* _Work item_: Scan the lines below and report each one containing "left" by copying it.

* _Data provided_:
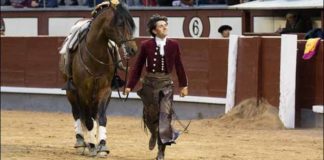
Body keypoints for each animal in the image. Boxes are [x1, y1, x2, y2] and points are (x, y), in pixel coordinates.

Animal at [58, 0, 137, 157]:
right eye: (120, 23)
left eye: (131, 24)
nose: (133, 49)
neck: (95, 57)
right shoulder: (82, 91)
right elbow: (87, 120)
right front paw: (92, 145)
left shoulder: (105, 90)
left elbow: (101, 118)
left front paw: (102, 145)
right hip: (71, 92)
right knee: (77, 113)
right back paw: (82, 143)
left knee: (94, 115)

* _Answer to this task_:
left eye: (131, 24)
left shoulder: (105, 90)
left elbow: (101, 118)
left front paw: (102, 145)
left knee: (94, 115)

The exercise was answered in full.